AIM OF THE EXERCISE. Go to the line holding "While AI tools" in the entries below and write out exactly every line down to and including the line holding "The show is".

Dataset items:
========
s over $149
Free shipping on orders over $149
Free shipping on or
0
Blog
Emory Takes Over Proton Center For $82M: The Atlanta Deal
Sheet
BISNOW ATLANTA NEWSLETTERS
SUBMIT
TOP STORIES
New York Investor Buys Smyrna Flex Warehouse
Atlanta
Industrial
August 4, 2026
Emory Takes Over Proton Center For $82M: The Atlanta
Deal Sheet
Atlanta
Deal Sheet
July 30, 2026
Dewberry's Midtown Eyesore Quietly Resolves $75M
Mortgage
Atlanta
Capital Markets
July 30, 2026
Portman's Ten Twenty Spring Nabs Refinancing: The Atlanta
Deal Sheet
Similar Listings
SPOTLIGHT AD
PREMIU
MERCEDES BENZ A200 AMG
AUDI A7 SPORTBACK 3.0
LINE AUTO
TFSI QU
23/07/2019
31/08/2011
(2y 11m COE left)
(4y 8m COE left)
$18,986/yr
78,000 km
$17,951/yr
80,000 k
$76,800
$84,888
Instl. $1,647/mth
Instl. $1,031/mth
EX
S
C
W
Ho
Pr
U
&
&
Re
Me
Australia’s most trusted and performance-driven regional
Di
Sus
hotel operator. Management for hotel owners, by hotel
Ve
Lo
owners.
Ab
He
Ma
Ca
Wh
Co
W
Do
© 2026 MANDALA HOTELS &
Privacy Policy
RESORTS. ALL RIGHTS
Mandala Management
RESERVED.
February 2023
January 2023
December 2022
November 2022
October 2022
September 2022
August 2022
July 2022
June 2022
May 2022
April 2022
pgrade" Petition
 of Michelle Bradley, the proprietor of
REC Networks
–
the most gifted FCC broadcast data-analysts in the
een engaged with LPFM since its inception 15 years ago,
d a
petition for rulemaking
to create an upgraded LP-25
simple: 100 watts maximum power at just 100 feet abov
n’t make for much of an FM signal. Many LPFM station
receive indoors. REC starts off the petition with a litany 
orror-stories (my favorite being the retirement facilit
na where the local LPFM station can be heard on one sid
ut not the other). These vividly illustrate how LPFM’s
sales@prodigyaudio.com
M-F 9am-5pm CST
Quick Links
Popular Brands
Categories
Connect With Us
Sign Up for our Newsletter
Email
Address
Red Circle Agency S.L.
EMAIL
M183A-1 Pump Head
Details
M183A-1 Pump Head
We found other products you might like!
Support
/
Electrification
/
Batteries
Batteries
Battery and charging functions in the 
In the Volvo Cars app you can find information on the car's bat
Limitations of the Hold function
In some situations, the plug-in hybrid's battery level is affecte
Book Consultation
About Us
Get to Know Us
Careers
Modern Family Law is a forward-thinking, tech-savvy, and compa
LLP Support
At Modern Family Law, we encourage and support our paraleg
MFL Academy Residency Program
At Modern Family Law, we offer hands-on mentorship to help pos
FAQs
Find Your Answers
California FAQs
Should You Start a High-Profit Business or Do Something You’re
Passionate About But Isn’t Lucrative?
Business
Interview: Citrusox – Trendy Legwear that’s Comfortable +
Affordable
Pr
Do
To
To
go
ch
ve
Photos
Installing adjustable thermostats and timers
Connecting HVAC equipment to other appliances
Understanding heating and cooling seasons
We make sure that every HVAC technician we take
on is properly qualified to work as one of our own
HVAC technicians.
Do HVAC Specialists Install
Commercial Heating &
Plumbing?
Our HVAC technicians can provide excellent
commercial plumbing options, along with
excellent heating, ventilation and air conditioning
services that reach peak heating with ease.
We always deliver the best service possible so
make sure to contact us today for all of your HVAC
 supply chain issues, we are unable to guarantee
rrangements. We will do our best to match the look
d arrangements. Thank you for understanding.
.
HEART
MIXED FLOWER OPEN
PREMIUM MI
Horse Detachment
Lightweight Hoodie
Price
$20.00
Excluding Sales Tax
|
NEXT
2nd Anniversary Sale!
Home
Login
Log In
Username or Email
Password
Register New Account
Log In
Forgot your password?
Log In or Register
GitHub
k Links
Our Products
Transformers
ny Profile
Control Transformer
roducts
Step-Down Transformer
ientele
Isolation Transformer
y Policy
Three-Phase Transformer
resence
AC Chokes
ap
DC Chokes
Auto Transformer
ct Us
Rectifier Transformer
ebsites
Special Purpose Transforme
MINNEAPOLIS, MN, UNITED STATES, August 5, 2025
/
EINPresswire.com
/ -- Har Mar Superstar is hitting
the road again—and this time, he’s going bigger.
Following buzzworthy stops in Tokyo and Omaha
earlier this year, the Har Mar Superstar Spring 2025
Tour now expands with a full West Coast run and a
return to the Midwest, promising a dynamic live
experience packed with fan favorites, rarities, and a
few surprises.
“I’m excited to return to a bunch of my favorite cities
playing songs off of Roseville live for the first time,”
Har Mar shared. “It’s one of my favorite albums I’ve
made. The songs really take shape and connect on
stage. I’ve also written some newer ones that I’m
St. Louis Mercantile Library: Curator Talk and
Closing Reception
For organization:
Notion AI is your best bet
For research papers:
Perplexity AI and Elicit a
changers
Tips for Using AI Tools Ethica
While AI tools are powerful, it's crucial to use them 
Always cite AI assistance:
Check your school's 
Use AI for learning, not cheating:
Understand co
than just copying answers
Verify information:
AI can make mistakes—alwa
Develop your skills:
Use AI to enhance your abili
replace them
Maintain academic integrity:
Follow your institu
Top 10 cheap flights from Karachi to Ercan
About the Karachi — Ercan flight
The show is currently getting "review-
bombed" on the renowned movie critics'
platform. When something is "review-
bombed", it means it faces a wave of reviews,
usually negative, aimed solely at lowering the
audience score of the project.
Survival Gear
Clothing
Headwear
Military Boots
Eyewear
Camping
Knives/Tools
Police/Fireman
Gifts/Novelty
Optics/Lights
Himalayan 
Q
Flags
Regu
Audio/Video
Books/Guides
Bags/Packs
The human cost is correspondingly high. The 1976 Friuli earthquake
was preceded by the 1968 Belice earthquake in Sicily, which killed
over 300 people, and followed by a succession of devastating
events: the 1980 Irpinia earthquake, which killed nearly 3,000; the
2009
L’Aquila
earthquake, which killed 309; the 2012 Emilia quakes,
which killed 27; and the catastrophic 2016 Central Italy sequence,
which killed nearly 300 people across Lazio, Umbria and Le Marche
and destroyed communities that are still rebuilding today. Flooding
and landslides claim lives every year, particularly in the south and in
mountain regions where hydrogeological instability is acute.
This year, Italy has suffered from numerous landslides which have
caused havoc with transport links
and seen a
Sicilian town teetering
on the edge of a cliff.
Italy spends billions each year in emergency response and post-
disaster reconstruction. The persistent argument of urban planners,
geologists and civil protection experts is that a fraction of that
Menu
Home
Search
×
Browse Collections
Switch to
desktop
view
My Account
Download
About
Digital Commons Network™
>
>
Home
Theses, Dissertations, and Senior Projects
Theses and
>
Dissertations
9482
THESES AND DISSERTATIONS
========
EXERCISE RESULT.
While AI tools are powerful, it's crucial to use them 
Always cite AI assistance:
Check your school's 
Use AI for learning, not cheating:
Understand co
than just copying answers
Verify information:
AI can make mistakes—alwa
Develop your skills:
Use AI to enhance your abili
replace them
Maintain academic integrity:
Follow your institu
Top 10 cheap flights from Karachi to Ercan
About the Karachi — Ercan flight
The show is currently getting "review-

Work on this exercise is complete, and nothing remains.